Extended Data Figure 9|

a, The frequency of MUC16 mutations in short and long term PDAC tumors. Lollipop plot showing location of MUC16 mutations and neoantigens in short and long term pancreatic cancer survivors. b, (left) Bulk tumor MUC16 mRNA, and (middle) protein expression by immunohistochemistry. Immunohistochemical staining was repeated independently in triplicates for each patient. (right) MUC16 mutant allele frequency in non-hypermutated tumors with MUC16 mutations. c, (left) Frequency of patients with MUC16 neoantigens in MSKCC and ICGC cohorts. (middle) Frequency of patients with neoantigens in genes recurrently harboring neoantigens in >5% of patients in both MSKCC and ICGC cohorts. (right) Genes most frequently harboring neoantigens in the MSKCC cohort as determined by pVACSeq. Frequency of patients (y-axis) and raw numbers (above bar graphs) are indicated. d, mRNA expression of transcriptional activators of MUC16 (top left), mediators implicated in MUC16 dependent tumor progression (top right), and mRNA (bottom left) and protein (bottom right) of tissue expression antigens MUC1, MUC4, WT1, mesothelin, and Annexin A2 in short and long term tumors.
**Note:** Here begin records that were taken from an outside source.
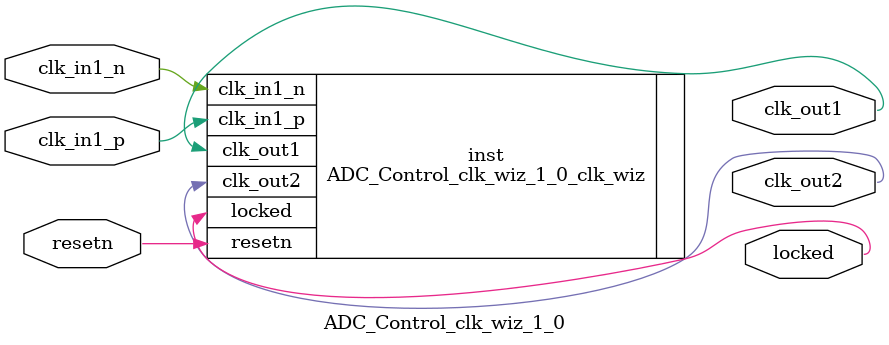
<source format=v>


`timescale 1ps/1ps

(* CORE_GENERATION_INFO = "ADC_Control_clk_wiz_1_0,clk_wiz_v6_0_1_0_0,{component_name=ADC_Control_clk_wiz_1_0,use_phase_alignment=true,use_min_o_jitter=false,use_max_i_jitter=false,use_dyn_phase_shift=false,use_inclk_switchover=false,use_dyn_reconfig=false,enable_axi=0,feedback_source=FDBK_AUTO,PRIMITIVE=MMCM,num_out_clk=2,clkin1_period=5.000,clkin2_period=10.0,use_power_down=false,use_reset=true,use_locked=true,use_inclk_stopped=false,feedback_type=SINGLE,CLOCK_MGR_TYPE=NA,manual_override=false}" *)

module ADC_Control_clk_wiz_1_0 
 (
  // Clock out ports
  output        clk_out1,
  output        clk_out2,
  // Status and control signals
  input         resetn,
  output        locked,
 // Clock in ports
  input         clk_in1_p,
  input         clk_in1_n
 );

  ADC_Control_clk_wiz_1_0_clk_wiz inst
  (
  // Clock out ports  
  .clk_out1(clk_out1),
  .clk_out2(clk_out2),
  // Status and control signals               
  .resetn(resetn), 
  .locked(locked),
 // Clock in ports
  .clk_in1_p(clk_in1_p),
  .clk_in1_n(clk_in1_n)
  );

endmodule

</source>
WT1 protein was undetectable in both short and long term survivors. n=15 per group in top left, top right, and bottom left; short term n=45, long term n=51 in bottom right. e, MUC16 mRNA and protein expression in MUC16 non-mutated (WT; n=18 (top), n=20 (bottom)) and mutated (mutant; n=10 (top), n=9 (bottom)) tumors. f, TCRVβ sequencing of T cell product following peripheral blood T cells pulse with MUC16 neopeptides as in Figure 4e. Brown open circles – stable/contracted clones with mutant neopeptide; blue open circles – expanded clones with mutant neopeptide; red solid circles - expanded clones with mutant neopeptide detected in archival primary tumors. Arrows = clones in archival primary tumors with rank frequencies. Venn diagrams = clonal overlap in respective compartments. Horizontal bars, median values; error bars, mean ± SEM. n = biologically independent samples in individual patients. P-values were determined using two-tailed Mann Whitney and Students t-tests (b), Chi-square tests (c), and as described in the methods (f).